-- DOCUMENT EXCERPT start --

This article describes early arrived students learning in upper secondary school attending the Language introduction program and in what way access to digital recourses (among other multimodal practices) support their learning process. This is important since the language of teaching and learning is not their preferred one. The study concludes that these students have agency in their learning, and this is supported by, for example the digital, multimodal tools. On the other hand, they are often left to take too much responsibility over translating and monitoring their learning, which ends up with them mainly governing how they perform the task within the given time frame and deeper learning is put aside. Students used digital tools for example to create glossaries when needed, online dictionaries, used google translate to communicate or translate, and to listen to music on the mobile phone or computer. They also shifted between the computer and the phone when needed, for example when the computer was needed as a writing device, but they still needed to use google translate. To know the meaning of concepts, words and their explanations was amongst the students considered as key for the learning now and in the future, a gatekeeper to knowledge and interdependence.
Inclusion and Digitalisation: Inclusion is an obvious theme, but the concept is not explicitly mentioned. Digital tools are conceptualized as one of many multimodal tools for learning. The study at hand is part of a bigger project: Recently arrived students in Swedish upper secondary school – a multidisciplinary study on language development, disciplinary literacy and social inclusion, 2018-2021, financed by the Swedish research Council, Grant nr: 2017-03566.

-- DOCUMENT EXCERPT end --

-- REQUESTS --
**1.** In the summary about recently arrived students, which organization financed the larger project that the study belongs to?
**2.** Copy word for word a part of the summary about recently arrived students. Begin at the words "Inclusion and Digitalisation: Inclusion" and stop after the words "Grant nr: 2017-03566.".

-- MATERIAL PROVIDED start --

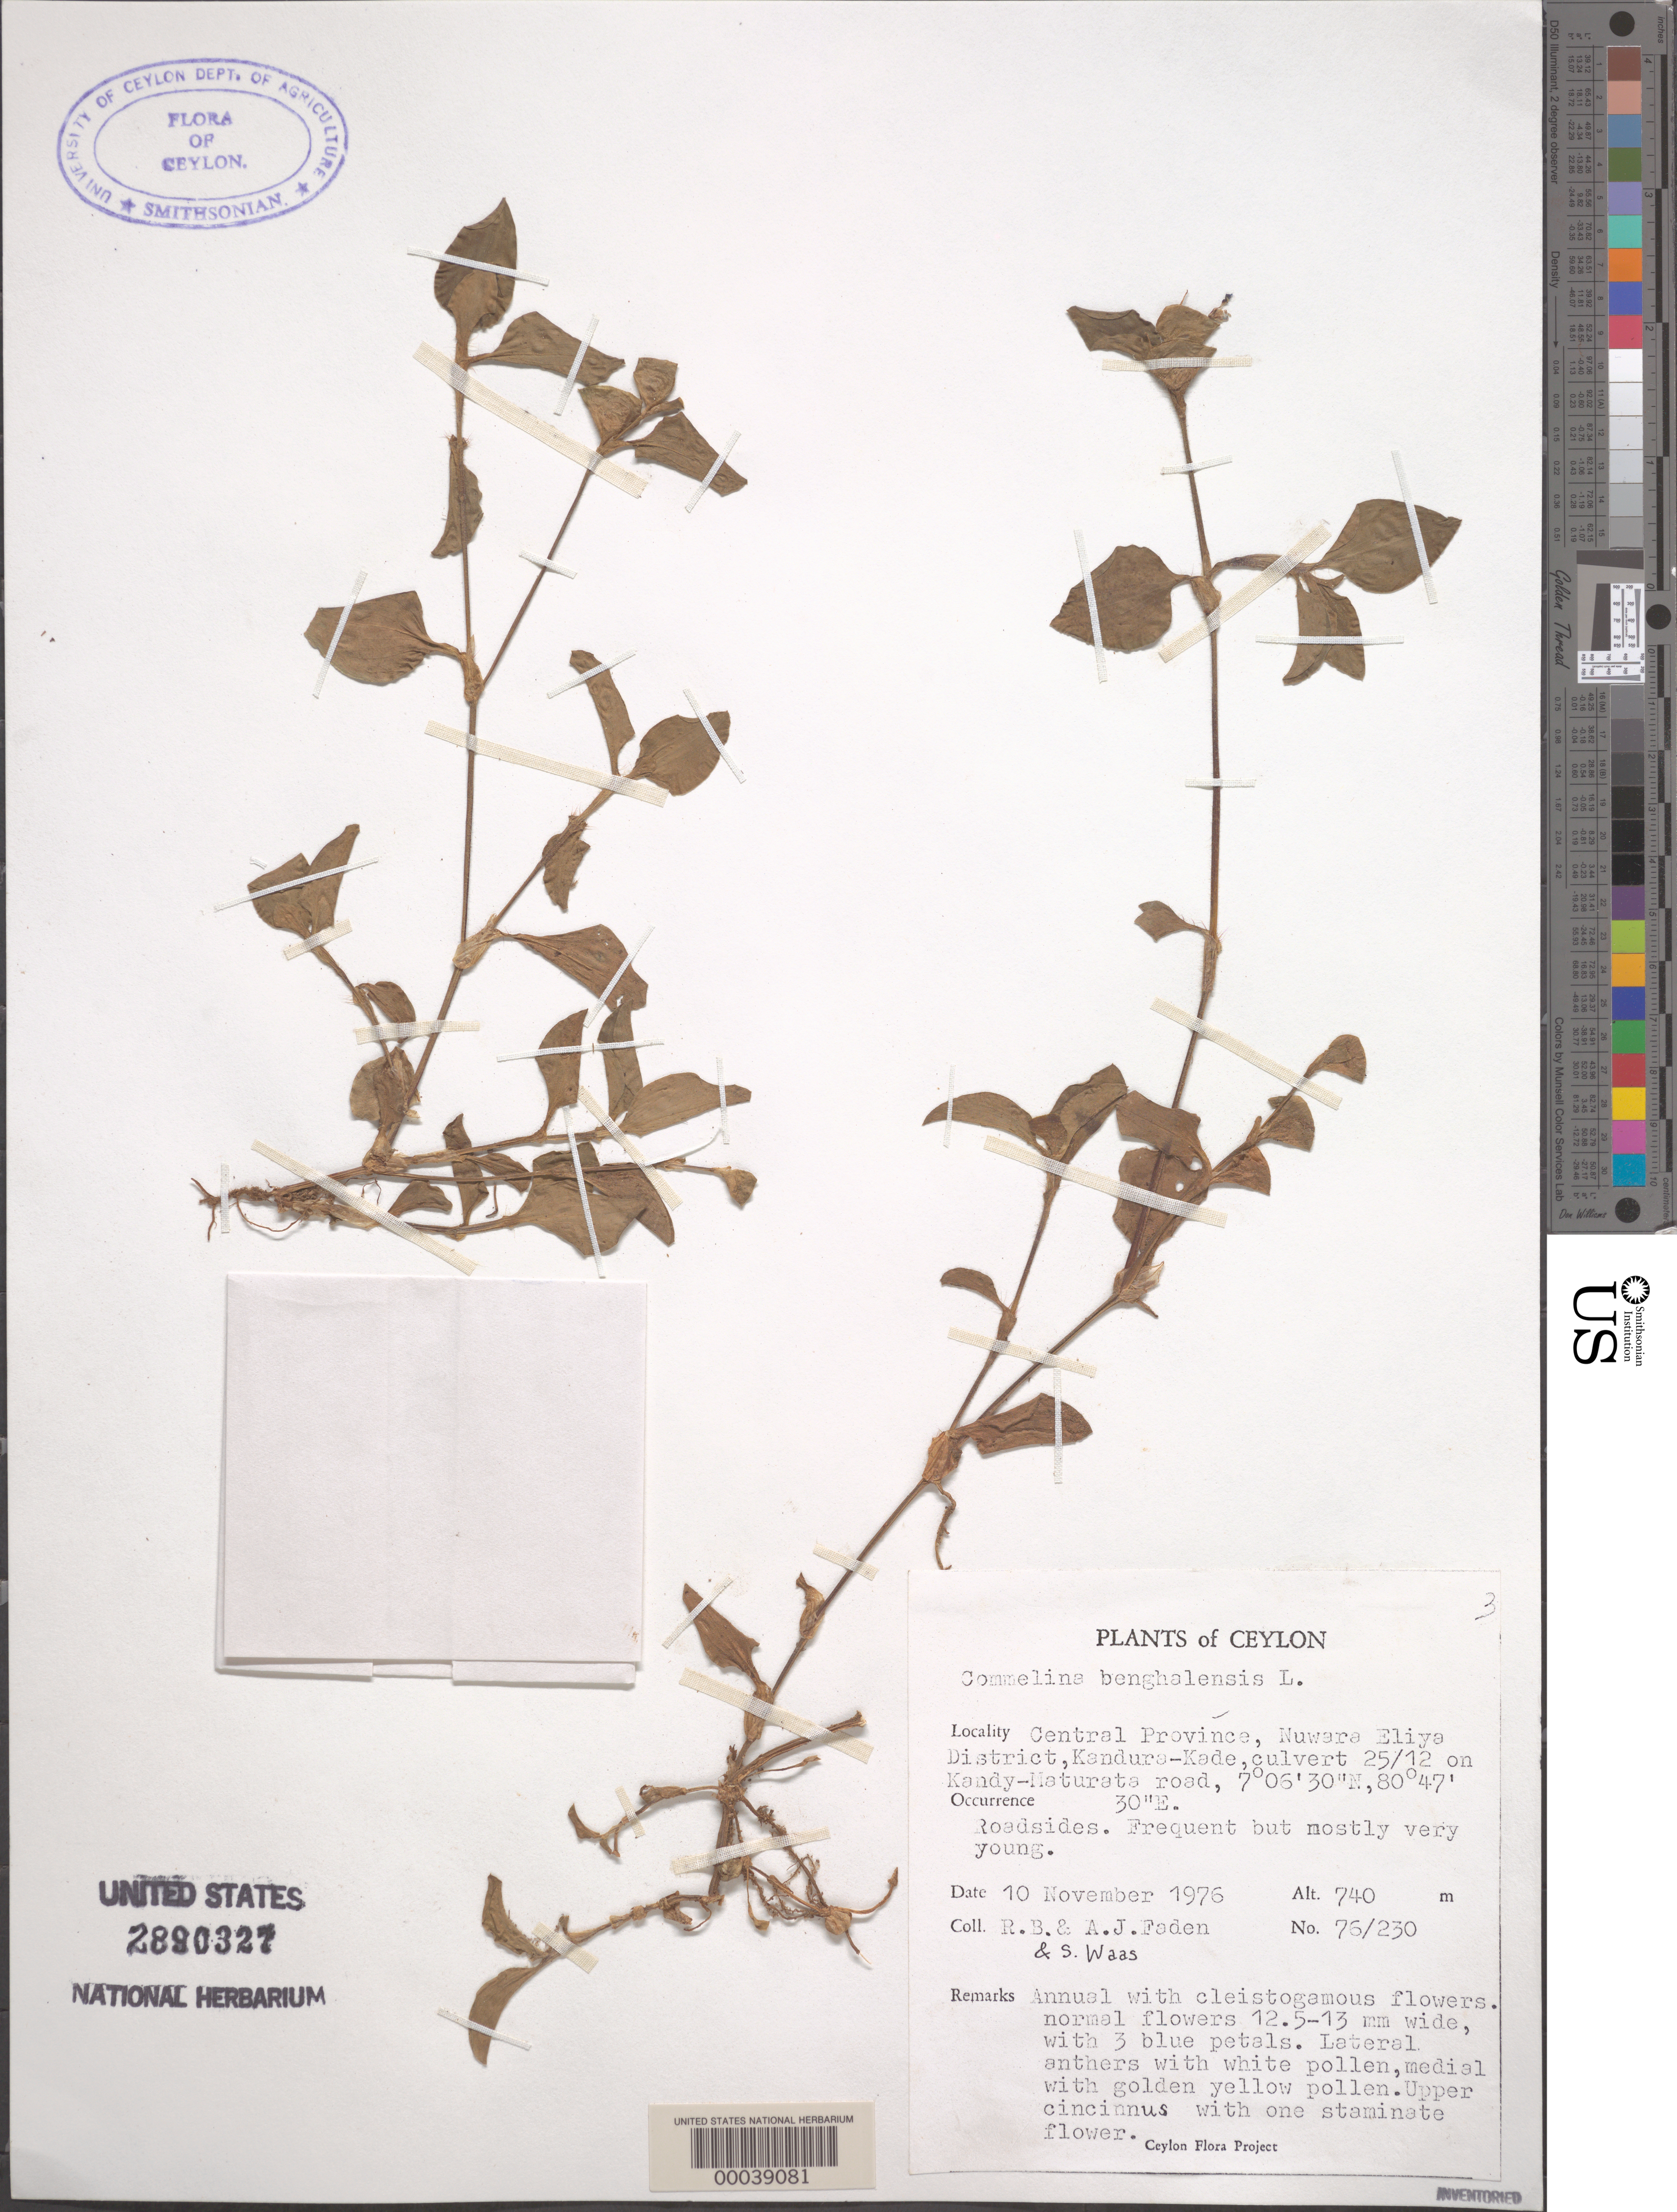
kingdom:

-- MATERIAL PROVIDED end --

-- CORRECT ANSWERS --
**1.** The Swedish research Council.

**2.**
Inclusion and Digitalisation: Inclusion is an obvious theme, but the concept is not explicitly mentioned. Digital tools are conceptualized as one of many multimodal tools for learning. The study at hand is part of a bigger project: Recently arrived students in Swedish upper secondary school – a multidisciplinary study on language development, disciplinary literacy and social inclusion, 2018-2021, financed by the Swedish research Council, Grant nr: 2017-03566.